Sylvain Ricard's office audited call centres at three departments that receive a lot of phone calls: the Immigration Department, Employment and Social Development Canada and Veterans Affairs.
"Overall, we found that getting through to government call centres took time and persistence," the audit report says. "In fact, we found that half of the 16 million Canadians who tried to speak to an agent could not do so."
Seven million callers were sent to an automated system or were told to go to a website or to call back later.
"This audit is important because call centres are a key source of government information," Ricard said in the report. "Callers make millions of calls to the government every year to get the information they need to make time-sensitive, important decisions. For example, they may be calling to ensure that they receive benefits on time or to find out the status of an application."

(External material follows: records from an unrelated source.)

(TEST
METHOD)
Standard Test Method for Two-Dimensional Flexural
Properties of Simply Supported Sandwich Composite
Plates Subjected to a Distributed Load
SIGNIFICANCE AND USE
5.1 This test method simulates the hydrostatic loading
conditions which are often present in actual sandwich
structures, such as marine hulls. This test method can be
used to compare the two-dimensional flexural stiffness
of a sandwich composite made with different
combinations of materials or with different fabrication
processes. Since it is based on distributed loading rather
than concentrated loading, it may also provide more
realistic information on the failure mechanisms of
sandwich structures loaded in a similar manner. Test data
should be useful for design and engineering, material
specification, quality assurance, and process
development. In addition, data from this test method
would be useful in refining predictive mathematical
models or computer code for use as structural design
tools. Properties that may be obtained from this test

Callers to the Immigration Department face the longest wait times: 30 minutes or longer to speak with an agent. One key problem is that the Immigration call centre does not have targets for how long callers should have to wait. A decision by the previous Conservative government to close a number of in-person client offices across Canada in 2012 contributed to the longer wait times, the audit found.
At Employment and Social Development Canada (ESDC), which manages employment-insurance claims, the Canada Pension Plan and old-age security benefits, callers are sent to an automated system when call volumes exceed a certain threshold.
In its response to the findings, ESDC said it's limited by technology and funding.
Veterans Affairs Canada's call centre allows all callers to wait in a queue to speak with an agent. However, the audit found the department stopped offering a teletypewriter (TTY) service for people with impaired hearing without telling veterans. No documentation was found to justify this decision.
For all three departments, more than a million callers who did make it into a queue for an agent eventually gave up on waiting and hung up.
And the auditor general said the situation is unlikely to improve any time soon.
A government strategy to modernize client services adopted in 2017 did not include call centres, even though more than 25 per cent of Canadians use the telephone to contact government. The strategy prioritized providing services online.
In addition, a call-centre modernization project by Shared Services Canada that has taken five years to get off the ground has managed to upgrade only eight of the government's 221 call centres and has no plan for the remaining 213.
"While these call centres wait for modern technology, they face the risk of aging hardware breaking down and software no longer being supported," the audit report says.
All government agencies have accepted the auditor's findings and say they are taking steps to improve service. The Immigration Department hired more call-centre agents in 2018 and is developing strategies to increase access. ESDC says it will review operations once it has been migrated to a new telephone system — a move planned to be completed in 2020. Veterans Affairs said it will extend its TTY services to include all calls handled by its national contact centre.
But NDP immigration critic Jenny Kwan says she was shocked to see a lack of service standards and long wait times for those trying to contact immigration officials by telephone.
"It's astounding that 70 per cent of callers can't even get through to talk to someone live at the other end," she said. "How is this acceptable for the Liberals — for Canadians not to be able to get the most basic information that they deserve?"